Pollmächer T, Schulz H
Max Planck Institute of Psychiatry, Department of Psychiatry, Munich, F.R.G.
Sleep. 1993 Sep;16(6):572-7.
We investigated the characteristics of periodic leg movements (PLM) during nocturnal sleep and wakefulness in 13 drug-free patients presenting with the restless legs syndrome (RLS, n = 9) or with isolated PLM (n = 4). Eight-hour polygraphic sleep recordings included the electromyogram (EMG) of both tibialis anterior muscles. Scoring of leg movements was done according to established criteria for periodic movements in sleep, but movements occurring during episodes of wakefulness were scored as well. Twelve out of 13 patients had PLM during wakefulness, including three subjects not affected by RLS. The frequency of periodic movements in sleep (PMS) per hour of total sleep time was significantly lower than the frequency of PLM (including movements during wakefulness) per hour of polygraphic recording. Movement indices based on PMS alone underestimated the relative frequency of PLM particularly in patients with high amounts of wakefulness (> 20%). All features of PLM clearly differed between sleep stages. Relative frequency of movements, their duration and their arousing effect decreased along the nonrapid eye movement (NREM) sleep stages, whereas the intermovement interval increased. During rapid eye movement (REM) sleep the duration of movements was shortest and the intermovement interval was longest. The results presented suggest that the processes underlying PLM are most active at the transition from wakefulness to sleep and considerably attenuated during deep NREM sleep and even more during REM sleep. We suggest including movements during wakefulness in routine PLM scoring to get a more complete picture of the disturbance.

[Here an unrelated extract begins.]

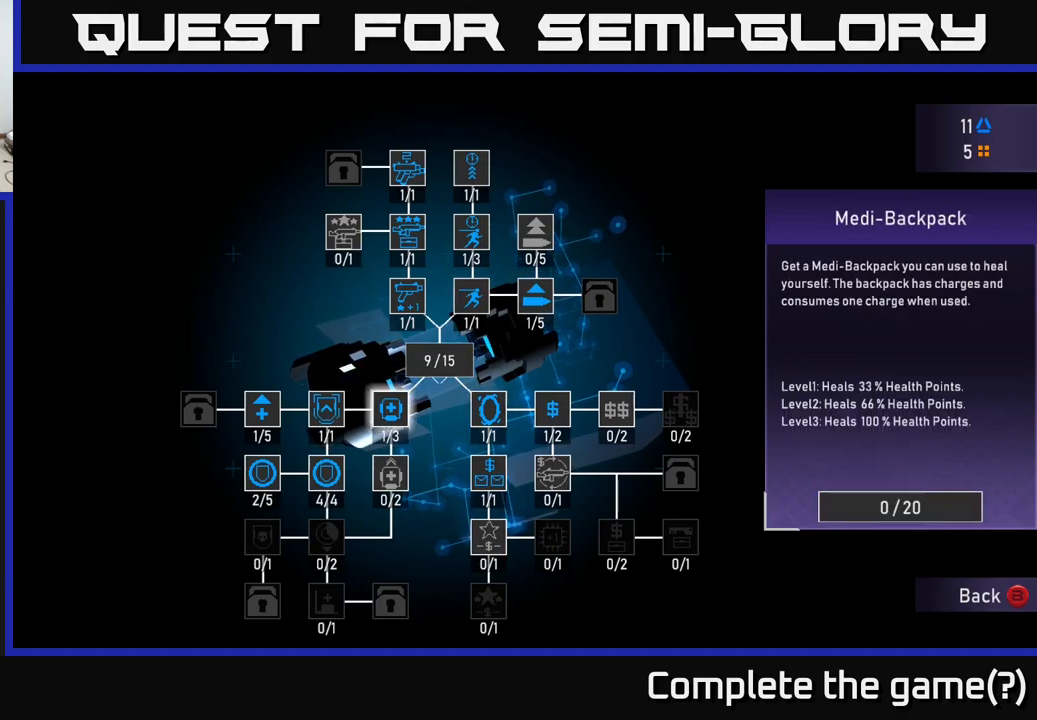
{"buttons": ["DPAD_LEFT"], "left_stick": "center", "right_stick": "center", "events": [[217, "DPAD_DOWN", "down"], [317, "DPAD_DOWN", "up"], [450, "DPAD_LEFT", "down"]]}
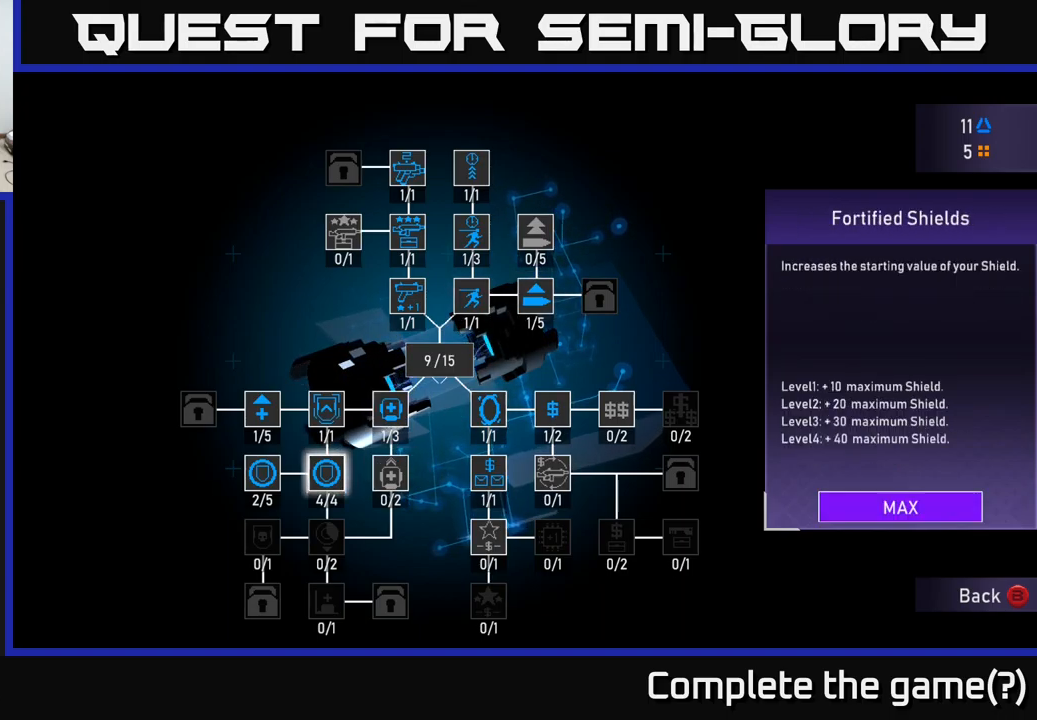
{"buttons": [], "left_stick": "center", "right_stick": "center", "events": [[17, "DPAD_LEFT", "up"], [250, "DPAD_LEFT", "down"], [367, "DPAD_LEFT", "up"]]}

我们对13名未服用药物的不安腿综合征(RLS,n = 9)或孤立性周期性腿部运动(PLM,n = 4)患者在夜间睡眠和清醒时的周期性腿部运动(PLM)特征进行了研究。八小时的多导睡眠记录包括双侧胫骨前肌的肌电图(EMG)。腿部运动的评分根据睡眠中周期性运动的既定标准进行,但清醒期间出现的运动也进行评分。13名患者中有12名在清醒时出现PLM,包括3名未受RLS影响的受试者。每小时总睡眠时间的睡眠中周期性运动(PMS)频率显著低于每小时多导记录的PLM频率(包括清醒时的运动)。仅基于PMS的运动指数低估了PLM的相对频率,尤其是在清醒时间较长(> 20%)的患者中。PLM的所有特征在睡眠阶段之间明显不同。运动的相对频率、持续时间及其唤醒效应在非快速眼动(NREM)睡眠阶段逐渐降低,而运动间隔增加。在快速眼动(REM)睡眠期间,运动持续时间最短,运动间隔最长。研究结果表明,PLM背后的过程在从清醒到睡眠的过渡阶段最为活跃,在深度NREM睡眠期间显著减弱,在REM睡眠期间甚至更弱。我们建议在常规PLM评分中纳入清醒时的运动,以更全面地了解这种干扰情况。